■ Activities ■
(1) Name every person mentioned by name in the ductwork dispute account.
(2) Resume the ductwork dispute account after its final sentence.

■ Provided text ■
My old mate Harry is there with Freddy Henshaw who was in Mt Isa with me, singing opera, Harry instructs me they are running behind with the ductwork erection and needs me to help him hang up ductwork, before starting the electrical installation. He really is trying it on with me. I tell him no way, that I wasn’t sent up here by the company to install ductwork. I remind him, in case he doesn’t know that I’m holding the electrical license that keeps Carrier Air Conditioning’s Electrical Contractors’ License. I tell him, that If I go back to Brisbane, the company is in trouble and they would have to send another qualified electrician up from Brisbane. He storms out and into his ute swearing and carrying on.
Freddy laughs and tells me not to worry, 'He’s all hot air' he smiles. 'He's the only on who thinks he's second in charge'. But a few minutes later he returns with Dave Scott in tow. 'Now refuse', Harry shouts.

■ Data extract ■

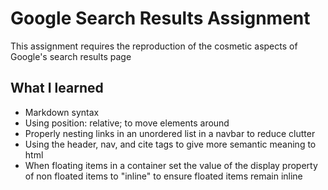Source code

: Google Search Results Assignment
================================

This assignment requires the reproduction of the cosmetic aspects of Google's search results page

What I learned
--------------
- Markdown syntax
- Using position: relative; to move elements around
- Properly nesting links in an unordered list in a navbar to reduce clutter
- Using the header, nav, and cite tags to give more semantic meaning to html
- When floating items in a container set the value of the display property of non floated items to "inline" to ensure floated items remain inline

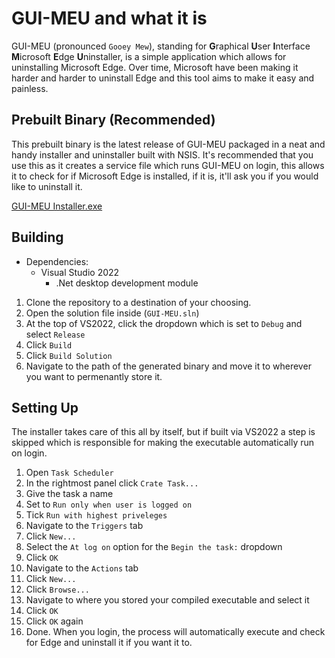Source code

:# GUI-MEU and what it is
GUI-MEU (pronounced `Gooey Mew`), standing for **G**raphical **U**ser **I**nterface **M**icrosoft **E**dge **U**ninstaller, is a simple application which allows for uninstalling Microsoft Edge. Over time, Microsoft have been making it harder and harder to uninstall Edge and this tool aims to make it easy and painless.

## Prebuilt Binary (Recommended)
This prebuilt binary is the latest release of GUI-MEU packaged in a neat and handy installer and uninstaller built with NSIS. It's recommended that you use this as it creates a service file which runs GUI-MEU on login, this allows it to check for if Microsoft Edge is installed, if it is, it'll ask you if you would like to uninstall it.  
  
[GUI-MEU Installer.exe](https://gitlab.com/___Neopolitan/GUI-MEU/-/raw/main/GUI-MEU%20Installer/GUI-MEU%20Installer.exe)

## Building
- Dependencies:
    - Visual Studio 2022
        - .Net desktop development module

1. Clone the repository to a destination of your choosing.
2. Open the solution file inside (`GUI-MEU.sln`)
3. At the top of VS2022, click the dropdown which is set to `Debug` and select `Release`
4. Click `Build`
5. Click `Build Solution`
6. Navigate to the path of the generated binary and move it to wherever you want to permenantly store it.

## Setting Up
The installer takes care of this all by itself, but if built via VS2022 a step is skipped which is responsible for making the executable automatically run on login.
1. Open `Task Scheduler`
2. In the rightmost panel click `Crate Task...`
3. Give the task a name
4. Set to `Run only when user is logged on`
5. Tick `Run with highest priveleges`
6. Navigate to the `Triggers` tab
7. Click `New...`
8. Select the `At log on` option for the `Begin the task:` dropdown
9. Click `OK`
10. Navigate to the `Actions` tab
11. Click `New...`
12. Click `Browse...`
13. Navigate to where you stored your compiled executable and select it
14. Click `OK`
15. Click `OK` again
16. Done. When you login, the process will automatically execute and check for Edge and uninstall it if you want it to.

■ Answers for this exercise ■
(1) Harry, Freddy Henshaw, Dave Scott

(2)
'Do you really want me to hang ductwork', I ask Dave Scott. 'Well, hmm, what you think', he asks me. I point out to Dave that I’m an electrician, I have no idea how to assemble and hang up ductwork and remind him as well that I hold the license that keeps the Contractors’ License for the company in New Guinea.
'Yeah, I suppose you’re right', he agrees. Harry is shaking with rage. He is cursing and swearing but I don’t understand a word of his Irish brogue.
I am finally able to start my own job which is wiring the air conditioning installation. It’s a large building and we’re there for some weeks, always having lunch at the top pub in Port Moresby.
You were a bit cheeky. I guess a stubborn streak comes in handy at times.